With one out in the third inning, left-hander Trevor Rogers reared back and slung a 96.2-mph fastball that Tyler Wade fouled off. The heater was the ninth pitch in a 10-pitch showdown that ended on a popout.
Rogers worked out of the inning by striking out Aaron Judge on an 85.2-mph changeup that was his 54th and final pitch of the regular season. The next time the 22-year-old takes the mound could be when he comes out of the bullpen in the National League Wild Card Series.
For the first time in 17 years, the Marlins played a regular-season game with the intention of looking ahead to the postseason, which made Saturday’s 11-4 loss to the Yankees at Yankee Stadium inconsequential for the road that is ahead for the upstart club.
Saturday turned into a tuneup for Rogers, who at times looked dominant against the Yankees’ A-team lineup. The rookie threw three shutout innings, striking out four while allowing two hits and one walk.
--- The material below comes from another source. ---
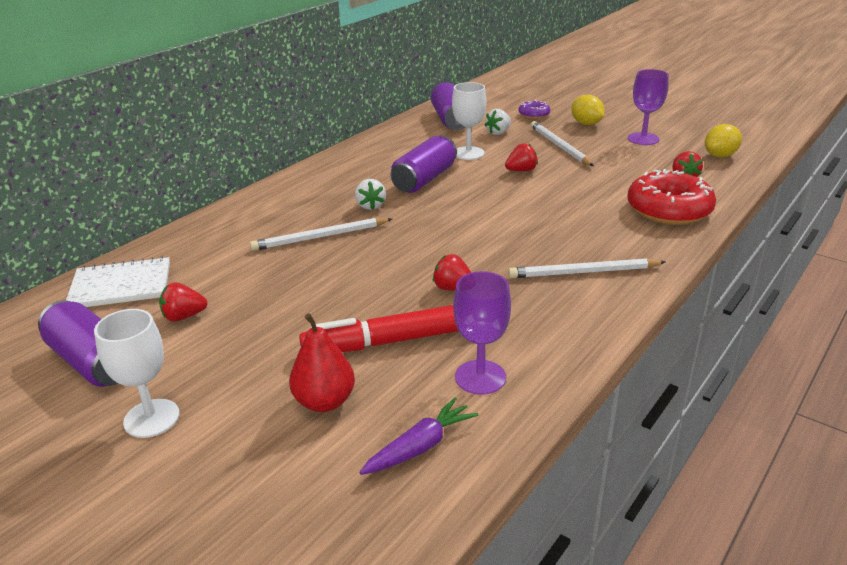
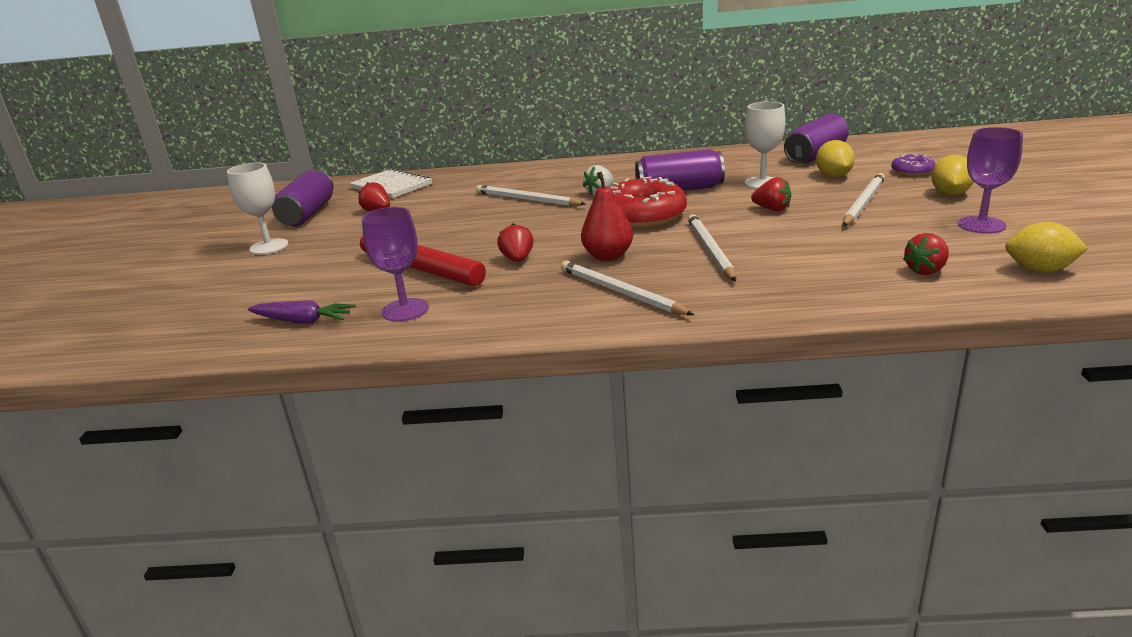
camera: 55 degrees right, 5 degrees down
red pear [289,313,355,412] -> red pear moved to [581,171,633,261]
white strawberry [484,109,511,135] -> yellow lemon [816,140,855,177]
red donut [628,169,716,225] -> red donut moved to [610,176,687,228]
none -> white pencil [688,214,736,281]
“Our plan was around 60 pitches,” Marlins manager Don Mattingly said. “It depended on how he got there. We didn't want him going much over that. It was either going to be three or four innings.”
More than the moment, Mattingly is looking at the bigger picture -- the upcoming playoffs.
“Trevor will be some sort of factor, more in a bullpen role, especially in a three-game series,” Mattingly said. “After that, he pushes more into a starter role. ... Give him a tuneup. Make sure he pitches a little bit, and he will be ready to go.”
Because the Marlins were able to clinch second place in the NL East on Friday night, they were able to reduce Rogers’ innings on Saturday, which should make him fresher for the postseason in whatever role he is used.
Additionally, the pressure was off Rogers to secure a postseason spot for the Marlins, because Sandy Alcantara had a strong outing in Friday’s 4-3 win in 10 innings.
“Hats off to Sandy,” Rogers said. “That outing was absolutely impressive. It was super fun to watch. I take this start just like any other start in my whole career. I'm competitive. I pitch to win. I came in today and expected to win. I pitched well. We just couldn't get the job done today.”
The Yankees did their damage in the fifth inning, tying it at 3 on Wade’s two-run homer off Ryne Stanek and Giancarlo Stanton’s run-scoring double off James Hoyt. Then, in a seven-run sixth inning, Aaron Hicks had a two-run homer off former Yanks left-hander Stephen Tarpley and Luke Voit connected on a three-run shot, his 22nd of the season.
Having already clinched, the Marlins are looking ahead to their best-of-three series, which opens on Wednesday. Currently, Miami is lined up to face the Cubs at Wrigley Field.
The projected starters are Alcantara, rookie Sixto Sánchez and Pablo López.
“This guy is going to be good,” Mattingly said of Rogers. “He doesn't get the attention that Sixto does. But this guy is going to be legit. His stuff is legit.”
José Ureña, who will start the regular-season finale on Sunday, is also expected to have an abbreviated final start. He may also land in the bullpen in the playoffs.
Mattingly noted that Ureña will likely have a shorter outing than Rogers, because his start is one game closer to the playoffs. The Marlins want to keep him available for the NL Wild Card Series.
“It will be a pretty short start with José tomorrow,” Mattingly said. “We've got to figure out how to get through that game tomorrow without using guys we don't want to use.”
The club also has rookie left-hander Daniel Castano, who is a starter, on the roster as a long-relief option.
A significant advantage the Marlins feel they will have in October is their power arms. Rogers is among them. The rookie’s average fastball on Saturday was 93.8 mph. The 96.2-mph fastball fouled off by Wade in the third inning was his fastest pitch of the season.
According to Statcast, Rogers now has six pitches tracked this season at 96 mph or above. Three times, he was clocked at 96.1 mph.
“I didn't even know I hit that today, so that's a confidence booster,” Rogers said, when informed that he topped 96 mph. “Yeah, it definitely goes back to my attack mode.”
Sánchez has thrown the most pitches on the team at 96 mph or above, 129. Alcantara (107) has the second-most, while Ureña (28) is fourth.
“For some reason, it bumps my velocity up when I'm attacking and not trying to nibble on the corners,” Rogers said. “It definitely helps from a mentality standpoint, as far as getting the velo up. Obviously, I want to make pitches and be a pitcher and not a thrower. But it definitely helps. When I can use it late in the ballgame, an elevated fastball with that kind of velocity, it definitely plays.”